### Dataset excerpts ###
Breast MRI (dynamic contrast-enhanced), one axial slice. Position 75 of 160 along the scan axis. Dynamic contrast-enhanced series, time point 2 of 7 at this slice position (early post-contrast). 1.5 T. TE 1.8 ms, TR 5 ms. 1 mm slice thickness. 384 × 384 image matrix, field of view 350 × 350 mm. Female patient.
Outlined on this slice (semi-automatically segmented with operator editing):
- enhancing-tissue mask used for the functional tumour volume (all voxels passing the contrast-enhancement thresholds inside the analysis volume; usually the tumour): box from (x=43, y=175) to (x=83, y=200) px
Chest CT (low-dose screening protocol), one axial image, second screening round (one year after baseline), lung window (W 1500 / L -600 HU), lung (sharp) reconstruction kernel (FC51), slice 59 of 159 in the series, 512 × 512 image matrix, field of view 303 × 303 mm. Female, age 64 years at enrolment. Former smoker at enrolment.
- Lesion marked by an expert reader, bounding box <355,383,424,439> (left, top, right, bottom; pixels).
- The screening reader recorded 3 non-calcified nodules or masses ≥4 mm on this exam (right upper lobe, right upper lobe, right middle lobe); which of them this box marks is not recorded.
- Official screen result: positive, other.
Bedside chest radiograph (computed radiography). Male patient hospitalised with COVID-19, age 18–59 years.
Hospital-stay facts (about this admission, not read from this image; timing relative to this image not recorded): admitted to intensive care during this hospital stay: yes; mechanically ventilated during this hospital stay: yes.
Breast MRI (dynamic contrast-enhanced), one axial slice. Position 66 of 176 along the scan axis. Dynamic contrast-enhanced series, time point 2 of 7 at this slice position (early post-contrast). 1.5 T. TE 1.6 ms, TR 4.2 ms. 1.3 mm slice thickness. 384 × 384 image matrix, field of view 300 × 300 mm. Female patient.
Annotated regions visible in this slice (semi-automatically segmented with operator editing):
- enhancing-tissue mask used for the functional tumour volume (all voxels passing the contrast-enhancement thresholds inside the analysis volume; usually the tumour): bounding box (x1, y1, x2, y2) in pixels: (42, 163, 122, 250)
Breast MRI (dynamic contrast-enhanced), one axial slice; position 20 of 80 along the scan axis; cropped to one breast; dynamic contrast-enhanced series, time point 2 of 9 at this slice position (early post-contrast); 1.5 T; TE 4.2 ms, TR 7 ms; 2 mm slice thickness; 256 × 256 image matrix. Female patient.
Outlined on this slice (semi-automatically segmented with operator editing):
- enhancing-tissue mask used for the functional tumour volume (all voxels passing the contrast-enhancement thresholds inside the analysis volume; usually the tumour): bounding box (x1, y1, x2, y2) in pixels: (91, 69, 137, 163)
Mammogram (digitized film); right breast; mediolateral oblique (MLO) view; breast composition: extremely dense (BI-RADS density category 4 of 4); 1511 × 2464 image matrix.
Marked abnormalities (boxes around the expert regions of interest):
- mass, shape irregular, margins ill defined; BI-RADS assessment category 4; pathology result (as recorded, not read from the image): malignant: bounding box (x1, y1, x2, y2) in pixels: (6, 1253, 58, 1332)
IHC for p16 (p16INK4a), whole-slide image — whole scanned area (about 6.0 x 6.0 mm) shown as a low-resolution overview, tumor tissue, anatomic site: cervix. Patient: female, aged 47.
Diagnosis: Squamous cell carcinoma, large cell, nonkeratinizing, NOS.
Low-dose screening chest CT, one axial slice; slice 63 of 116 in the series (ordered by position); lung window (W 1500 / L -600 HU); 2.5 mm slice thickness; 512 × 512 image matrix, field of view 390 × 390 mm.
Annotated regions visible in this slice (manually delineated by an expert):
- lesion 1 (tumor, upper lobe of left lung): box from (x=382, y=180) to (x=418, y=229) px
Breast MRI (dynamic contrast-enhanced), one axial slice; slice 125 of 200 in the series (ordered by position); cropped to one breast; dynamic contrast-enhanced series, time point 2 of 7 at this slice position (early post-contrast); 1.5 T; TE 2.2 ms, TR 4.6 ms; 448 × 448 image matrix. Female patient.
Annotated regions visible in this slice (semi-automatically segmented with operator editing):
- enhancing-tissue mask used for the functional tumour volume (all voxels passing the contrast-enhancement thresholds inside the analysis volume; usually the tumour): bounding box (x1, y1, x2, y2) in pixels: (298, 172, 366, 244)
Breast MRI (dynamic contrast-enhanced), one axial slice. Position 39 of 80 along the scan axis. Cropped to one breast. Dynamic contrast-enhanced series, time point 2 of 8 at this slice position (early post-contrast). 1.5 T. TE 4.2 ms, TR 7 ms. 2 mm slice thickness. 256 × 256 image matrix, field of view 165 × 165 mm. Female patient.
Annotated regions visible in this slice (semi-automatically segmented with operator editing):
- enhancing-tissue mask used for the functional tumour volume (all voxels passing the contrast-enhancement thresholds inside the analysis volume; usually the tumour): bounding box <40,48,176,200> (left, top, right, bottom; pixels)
###
**Work request:** Filter the entries above down to the lines that contain the word "lobe".

**Task output:**
- The screening reader recorded 3 non-calcified nodules or masses ≥4 mm on this exam (right upper lobe, right upper lobe, right middle lobe); which of them this box marks is not recorded.
- lesion 1 (tumor, upper lobe of left lung): box from (x=382, y=180) to (x=418, y=229) px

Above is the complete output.